For your use case, forget regular CLI parsers, you need a custom-tailored solution. If you really have such a simple argument syntax (parameters always begin with --, no occurrences of -- in the parameter values), you can use a simple Guava-based solution like this class:
Parse the String Arguments
public class ArgParser{
// split on (optional whitespace) + "--"
private final Splitter paramSplitter = Splitter.on(
Pattern.compile("\\s*\\-{2}")).omitEmptyStrings();
// find key=value (with optional double quotes around value)
private final Pattern keyValuePattern = Pattern
.compile("(.+?)=\"?(.*?)\"?$");
public Map<String, String> getParamValues(final String posixString){
final Map<String, String> paramValues = Maps.newLinkedHashMap();
Matcher matcher;
for(final String param : paramSplitter.split(posixString)){
matcher = keyValuePattern.matcher(param);
if(!matcher.find()){
throw new IllegalArgumentException("Bad parameter: " + param);
}
paramValues.put(matcher.group(1), matcher.group(2));
}
return paramValues;
}
}
Usage
final String input =
"--firstName=John --middleName=\"Louis Victor\" --lastName=Smith";
System.out.println(new ArgParser().getParamValues(input));
Output
{firstName=John, middleName=Louis Victor, lastName=Smith}
Now you can take the map and use it with a Bean library like commons-beanutils (I prefer the Spring BeanWrapper personally, but that only makes sense if you use Spring anyway)
Define the Bean Class
Any way, I'll use this value holder class:
public class Name{
private String firstName;
private String middleName;
private String lastName;
#Override
public String toString(){
return Objects
.toStringHelper(this)
.add("first name", firstName)
.add("middle name", middleName)
.add("last name", lastName)
.toString();
}
// + getters & setters
}
Set the Bean Properties
Now we'll use BeanUtils.populate(Object, Map) to apply the parameter values, like this:
final String input =
"--firstName=John --middleName=\"Louis Victor\" --lastName=Smith";
final Map<String, String> paramValues =
new ArgParser().getParamValues(input);
final Name name = new Name();
BeanUtils.populate(name, paramValues);
System.out.println(name);
Output:
Name{first name=John, middle name=Louis Victor, last name=Smith}
Caveat: Supported Property Types
BeanUtils.populate() supports setting the following property types:
... String, boolean, int, long, float, and double.
In addition, array setters for these
types (or the corresponding primitive
types) can also be identified.
Source: BeanUtilsBean.populate(Object, Map)

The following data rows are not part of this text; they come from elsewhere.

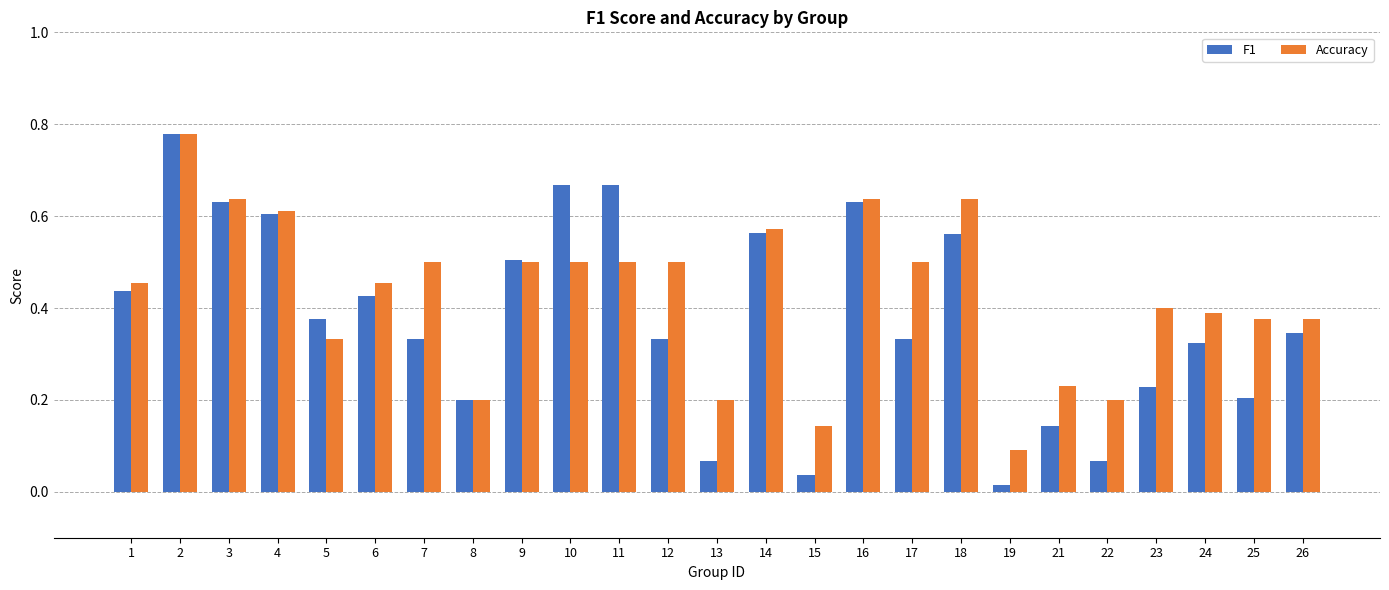

Rank the series by their average value, from lowest to highest.

F1, Accuracy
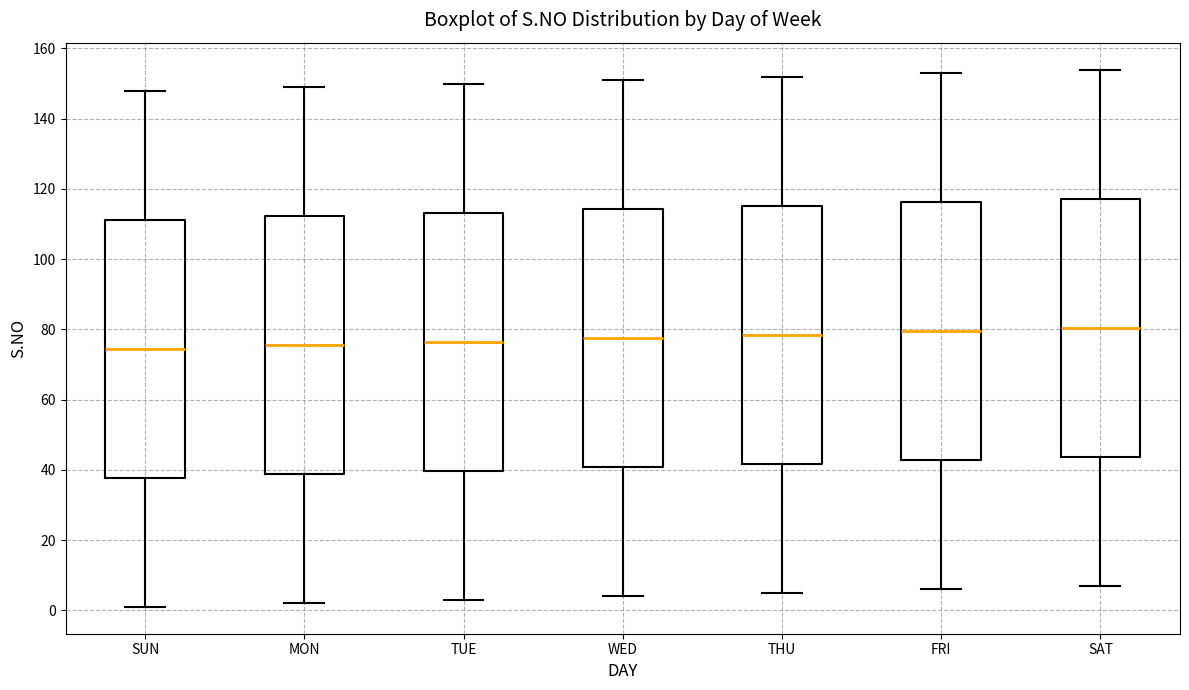

Reading left to right, read every box against the y-axis: the position of its median line, the range the box covers, and the ends of its whiskers. The values are not printed on the chart, so give them approximately, as read against the axis.

SUN: median 74, box 38 to 112, whiskers 2 to 148
MON: median 76, box 38 to 112, whiskers 2 to 150
TUE: median 76, box 40 to 114, whiskers 4 to 150
WED: median 78, box 40 to 114, whiskers 4 to 152
THU: median 78, box 42 to 116, whiskers 6 to 152
FRI: median 80, box 42 to 116, whiskers 6 to 154
SAT: median 80, box 44 to 118, whiskers 8 to 154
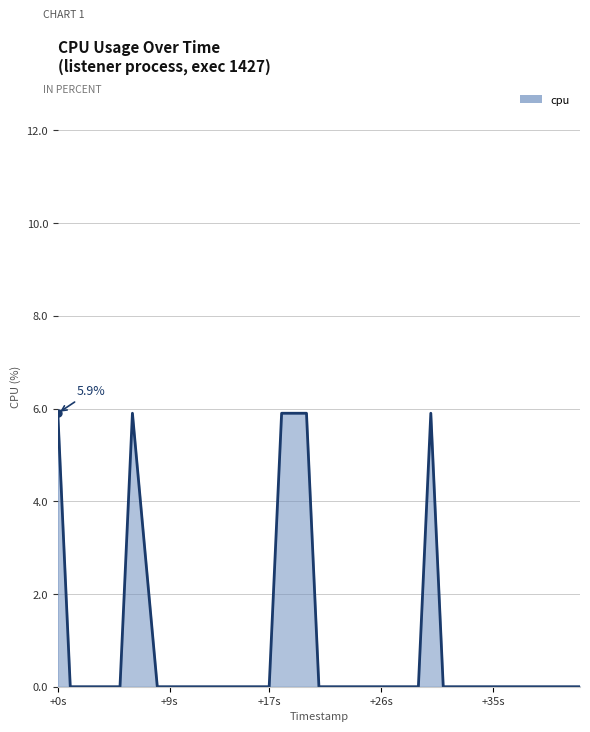

What is the maximum value shown in the chart?

5.9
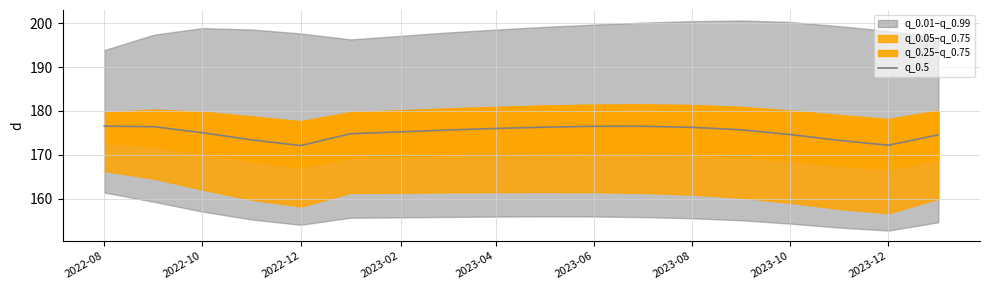

Is it true that q_0.5 equals 172.2 at 2023-12?

True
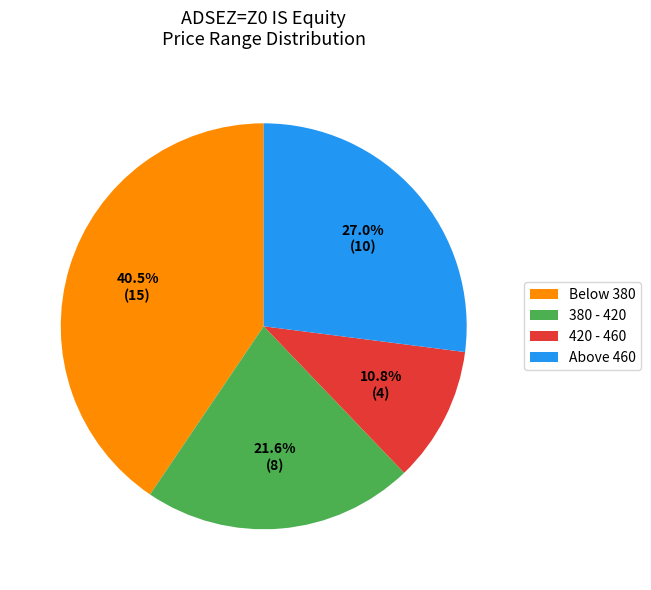

Which category has the biggest portion of the pie?

Below 380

If you need parameter conversion beyond that, you should probably look into using the Spring BeanWrapper after all, it's extremely powerful, has many built-in property editors and you can add custom property editors. Just change the code like this:
final Name name = new Name();
final BeanWrapper wrapper = new BeanWrapperImpl(name);
wrapper.setPropertyValues(paramValues);
Reference:
BeanWrapper
PropertyAccessor.setPropertyValues(Map)
If I understand correctly, you are looking for a Java library to parse POSIX-style command line parameters. I used JSAP some time ago and it was really cool (it was using XML configuration back then).
This
-firstName John -lastName Smith
is no POSIX, you mean
--firstName John --lastName Smith
This may be the reason, why you can't get it working.
Update:
As I look at the example, it doesn't look like it could be the reason.